The Season of Christmas, more than any other religious festival, has the power to capture heart and imagination. Nostalgia clearly plays a part, but here there is something deeper, something richer, something that answers a forgotten longing.
This longing is beautifully captured in the biblical imagery that takes us from Advent to Christmas and the beginning of a new year.
We are that people who walked in darkness and longed for light. We have, in our doubt and disappointment, lived in a land of deep shadow. Hidden beneath the passing of our days there is a longing for Good News. “How beautiful on the mountains are the feet of one who brings good news, who heralds peace, brings happiness and proclaims salvation.”

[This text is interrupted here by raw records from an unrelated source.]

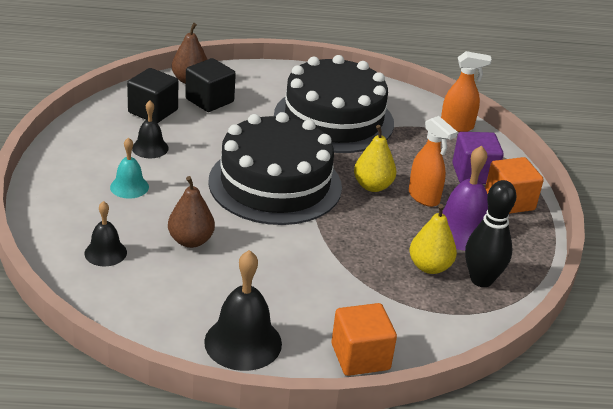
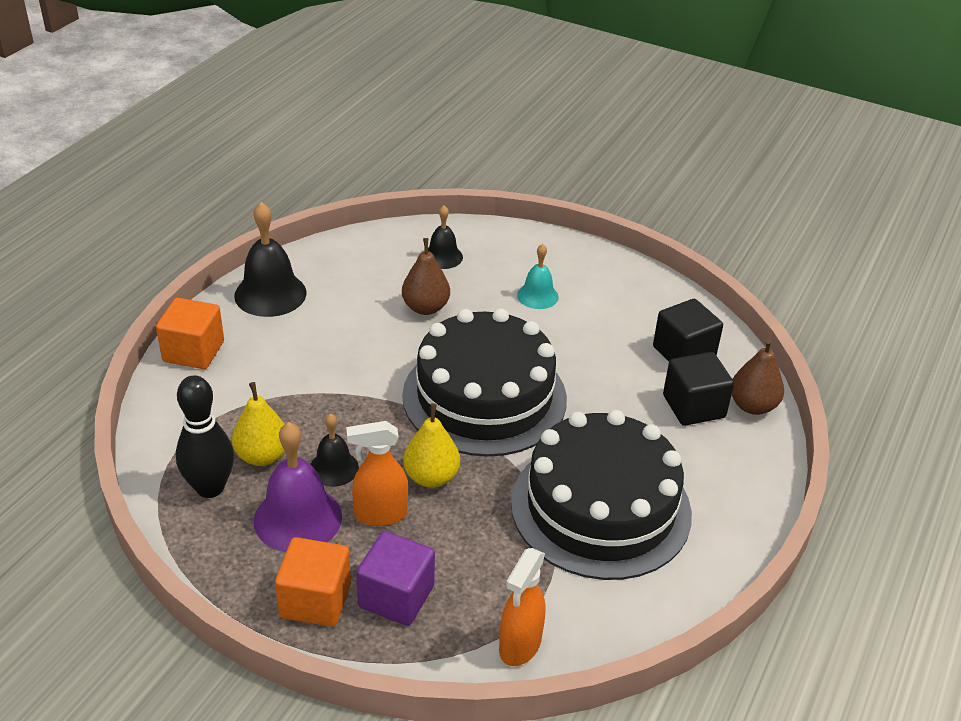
camera: 120 degrees right, 5 degrees up
black bell [132,100,169,158] -> black bell moved to [311,413,359,487]

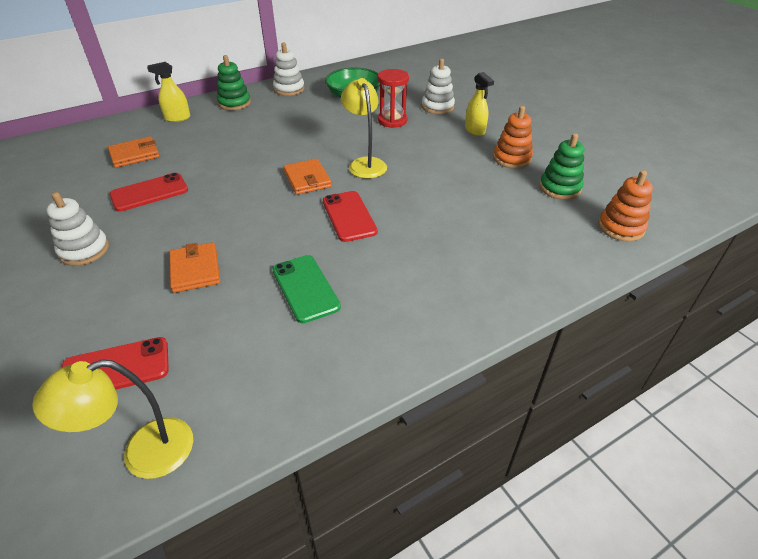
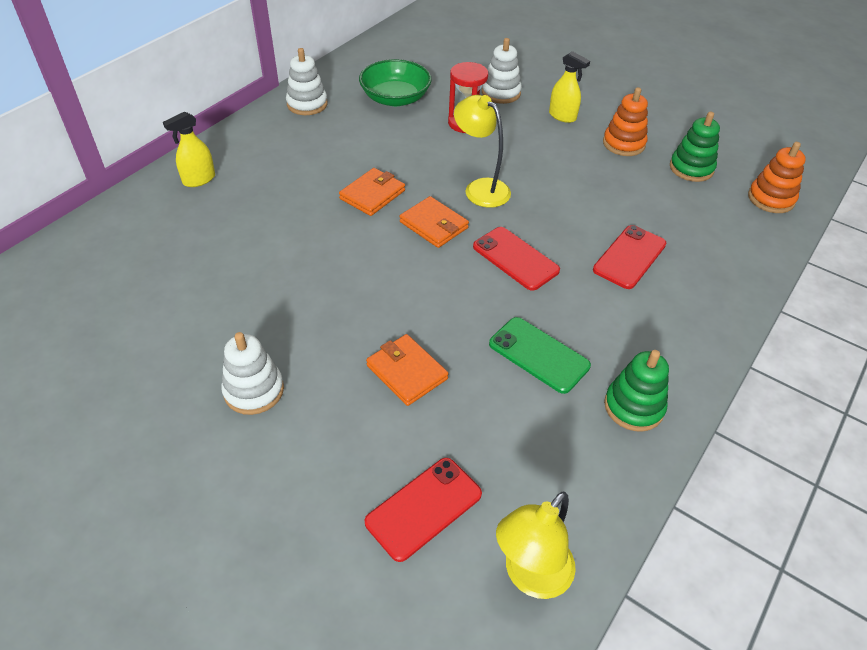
camera: 25 degrees left, 5 degrees up
orange wallet [108,136,160,168] -> orange wallet moved to [339,168,405,216]
red phone [110,173,188,212] -> red phone moved to [593,225,666,289]
green stacking toy [217,55,251,110] -> green stacking toy moved to [604,350,669,431]

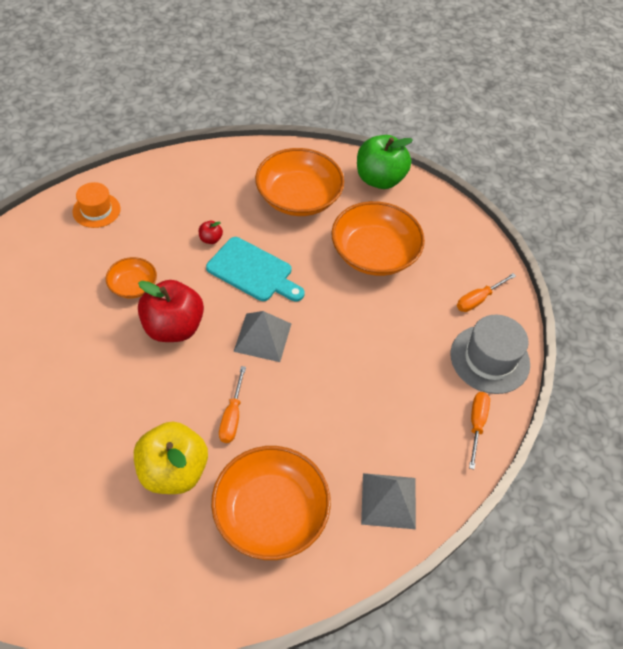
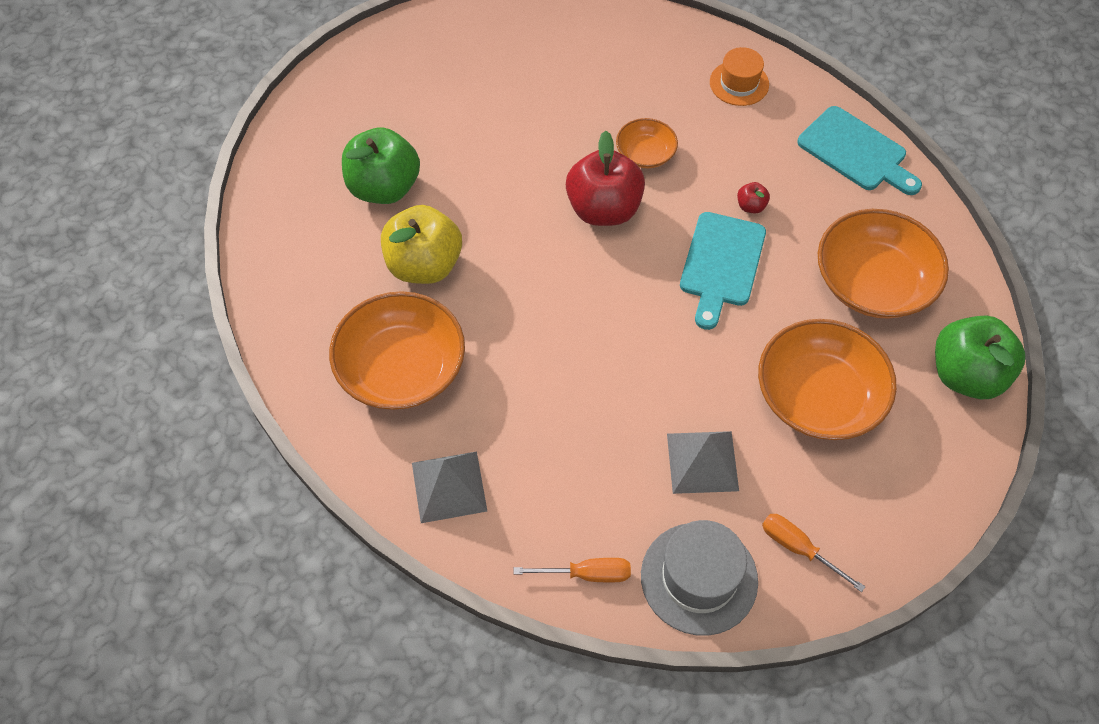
camera: 80 degrees right, 5 degrees up
orange screwdriver [219,366,246,443] -> none
grey pyramid [233,311,291,362] -> grey pyramid moved to [667,431,739,494]
none -> green apple [342,127,420,204]
none -> turquoise cutting board [797,106,922,195]

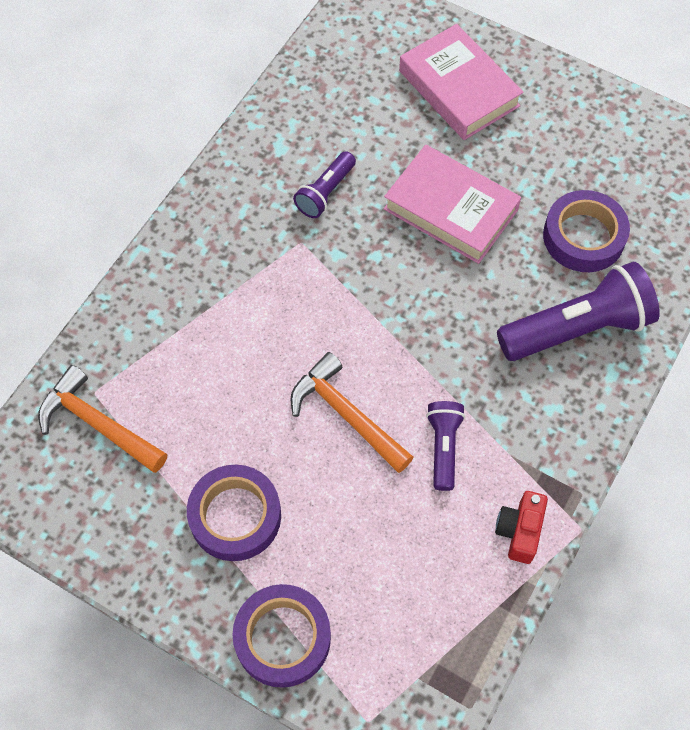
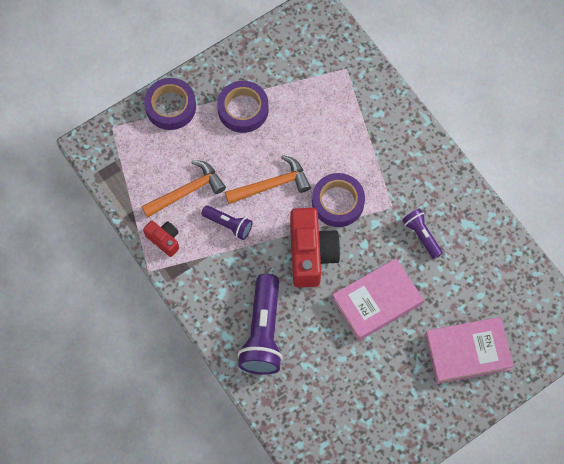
camera: 115 degrees right, 5 degrees up
orange hammer [38,365,168,473] -> orange hammer moved to [141,160,226,218]
purple tape [543,190,630,272] -> purple tape moved to [312,173,365,227]
none -> red camera [290,208,341,288]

We cling to the Christmas story because beneath its timeless familiarity is a truth that illuminates forgotten hope. We recognise that our story, limited as it is, has a grander setting. Our story finds its beginning with the Word who was with God from the beginning. Ours is not an isolated story, for it had its beginning in him through whom all life came to be. We welcome him as the light shining in our darkness. We have, at times, preferred our darkness and neglected to acknowledge him: but still he insists. He offers himself to us as the Word made flesh, living among us. From the humility of his coming he calls us to acceptance. “He came to his own, and his own did not accept him. But to all who did accept him he gave power to become the children of God.”
Throughout life we struggle to understand who we are, and the lasting meaning of our lives. Let us surrender our questioning to the truth he brings. We are the children of God, called to share a life that was his with the Father from the beginning. “He lived among us, and we saw his glory, the glory that is his as the only son of the Father, full of grace and truth.”
What we might describe as the nostalgia of Christmas has its place, because it links us to the familiar patterns of life, the memories and places where we have been most comfortable.
As the Christmas story reveals, it was here, in what touches our lives most, that the Son of God was revealed. “Something which has existed from the beginning, that we have heard and seen with our own eyes; that we have touched with our hands: the Word who is life – this is our subject.”
May the Lord reveal himself to us in all that we see, touch and cherish.